Gang member reforms after converting to Islam

By Abby Lee April 23, 2010

A former Latino gang member told a story to a group of UH students Tuesday of how converting to Islam saved his life, and he described why Latinos are more likely to convert to Islam.

As part of Islam Awareness Week, the Muslim Student Association welcomed Mujahid Fletcher, who moved to Houston from Colombia at age 8.

Starting in middle school, Fletcher led a troublesome life after he began his own gang based on self-defense.

“If it weren’t for Islam and their rehabilitation of the Islamic lifestyle, I don’t even know if I’d be here today,” he said. “I may be in jail, or I may be dead. I used to have people calling my house and telling my mother at three in the morning that they were going to kill me.”

Mujahid said that these phone calls came when he was between 13 and 16 years old.

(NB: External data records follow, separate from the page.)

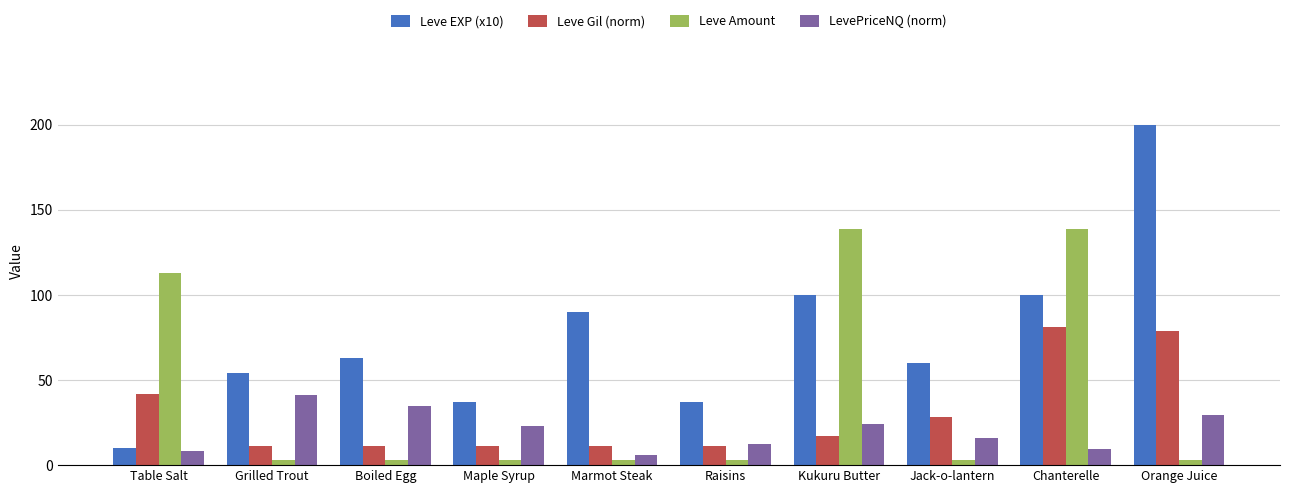

What is the sum of all Leve Amount values?

412.0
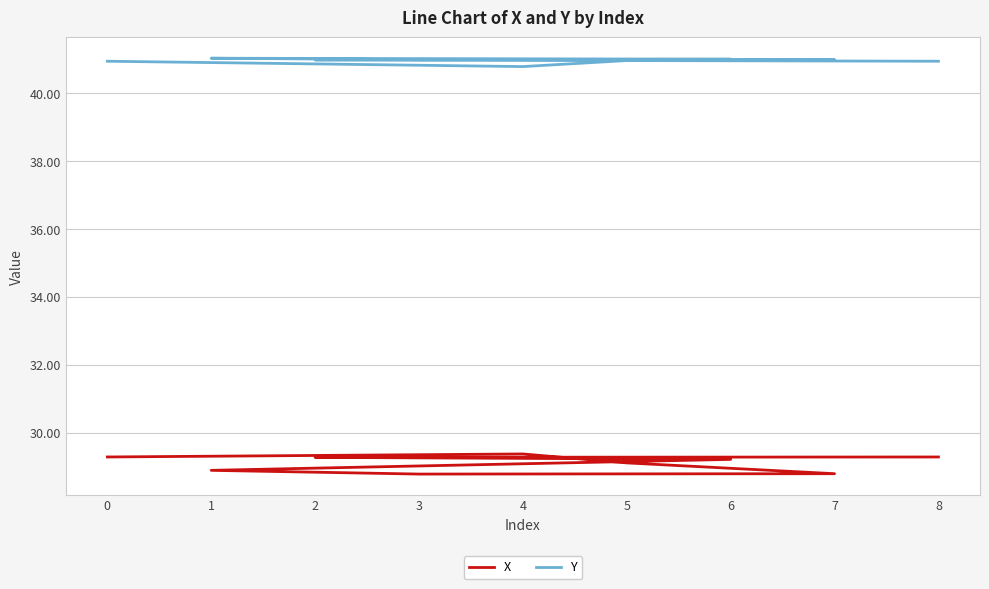

At how many categories does at least one series exceed 36?

9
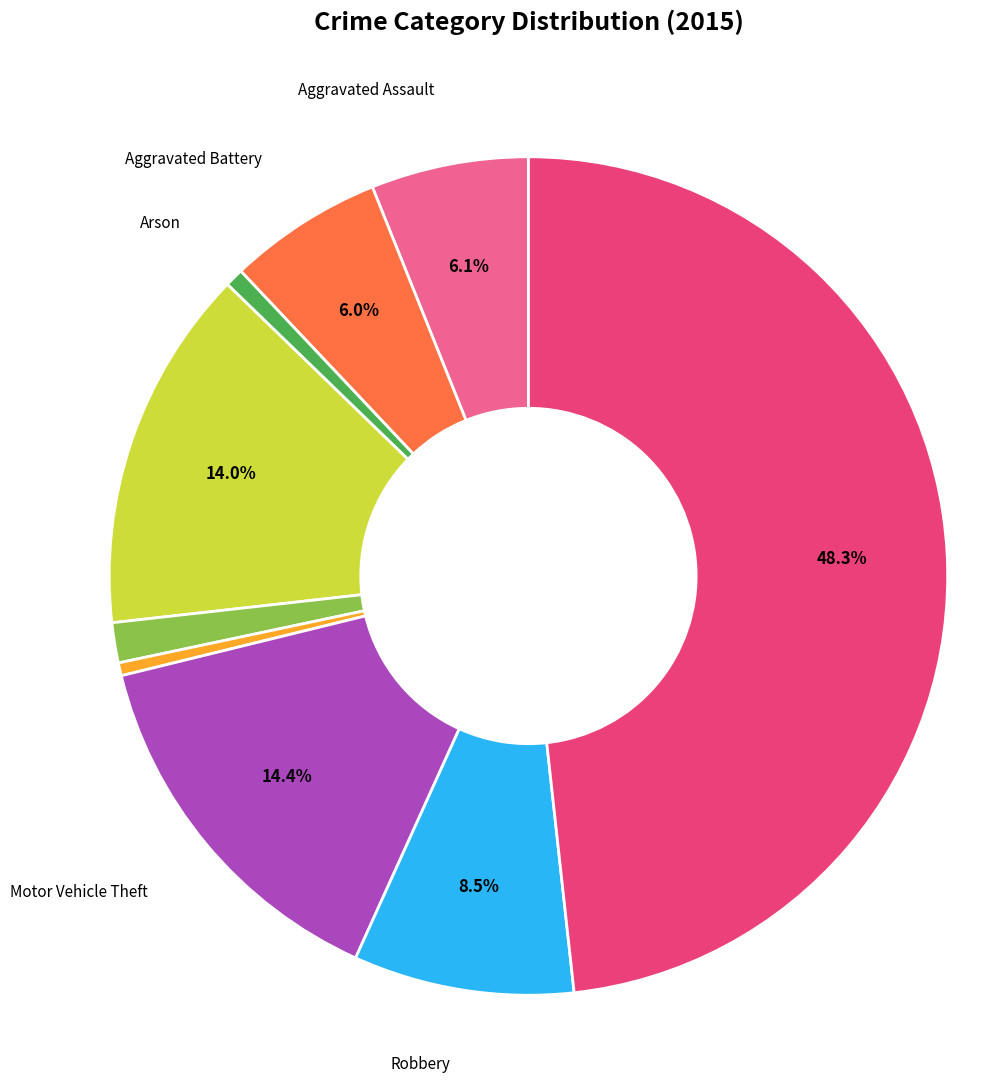

Is Aggravated Assault the majority of the pie?

No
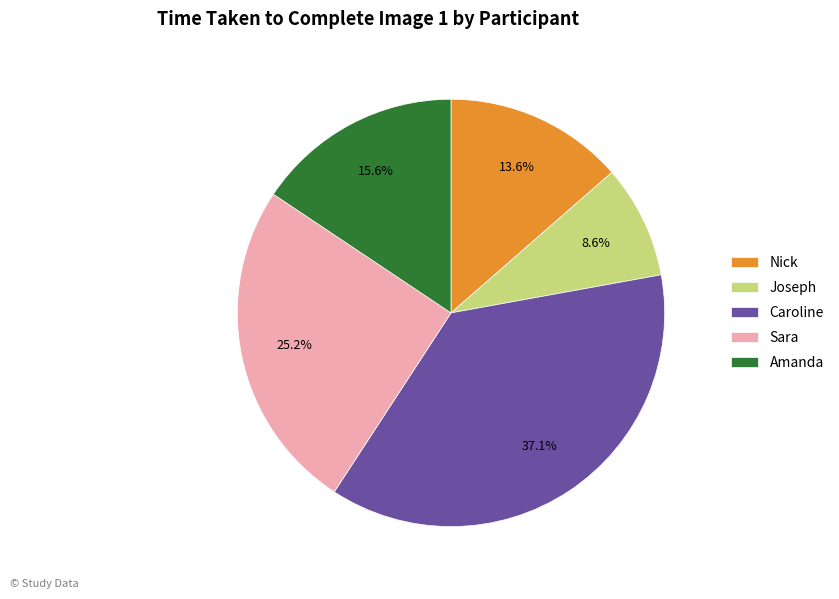

Is it true that Amanda is 16% of the pie?

True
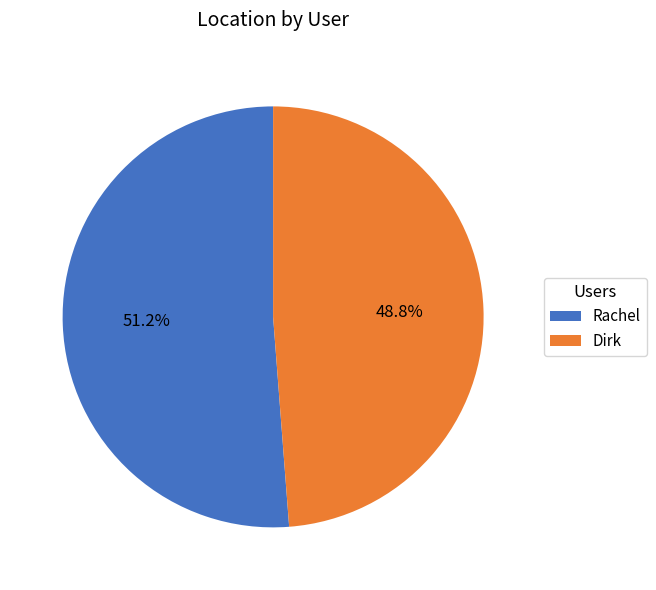

The Rachel slice represents 38% of the pie. True or false?

False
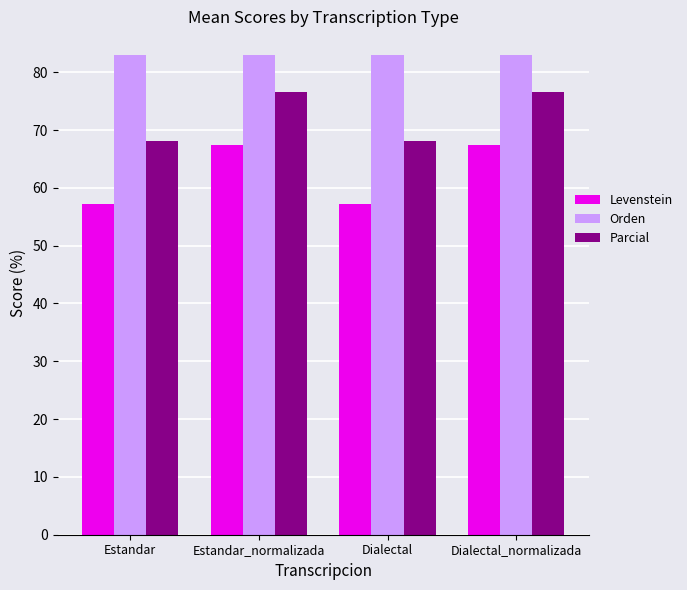

Which series has the largest range (max minus min)?

Levenstein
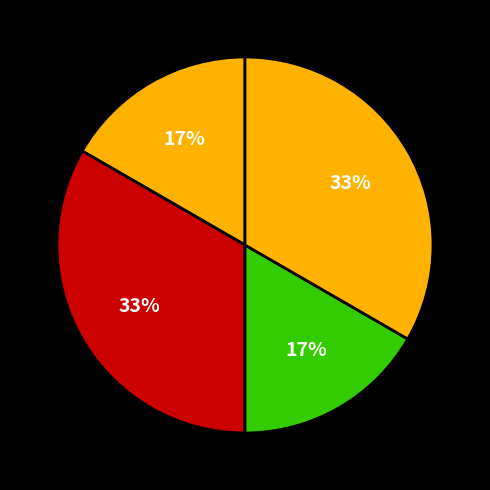

How many slices are in this pie chart?

4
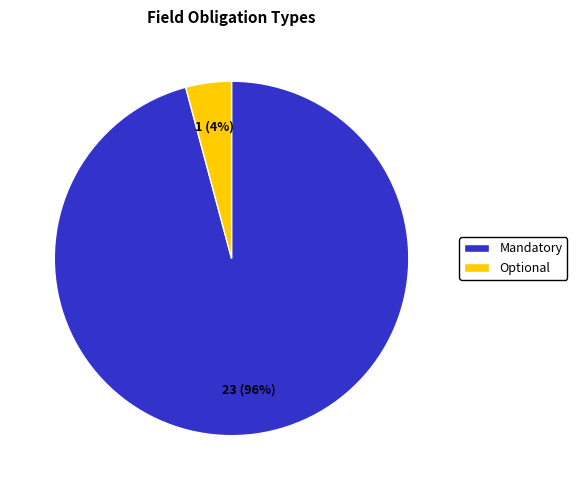

Rank the categories by value from lowest to highest.

Optional, Mandatory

Believing Fletcher’s future was in peril, his mother sent him to school in Colombia. Surrounded by a different group of people, Fletcher excelled in school. When he returned to Houston years later, he longed for the slower pace of life in Colombia.

However, he soon began to fall into the same habits that got him in trouble many times before. He knew it was time for a change.

After many years of living a fast-paced life, Fletcher began reading about Kabbalah and Buddhism and even his own religion, Catholicism, but he said he found “holes” in them. With his father’s encouragement, he began searching for life’s meaning.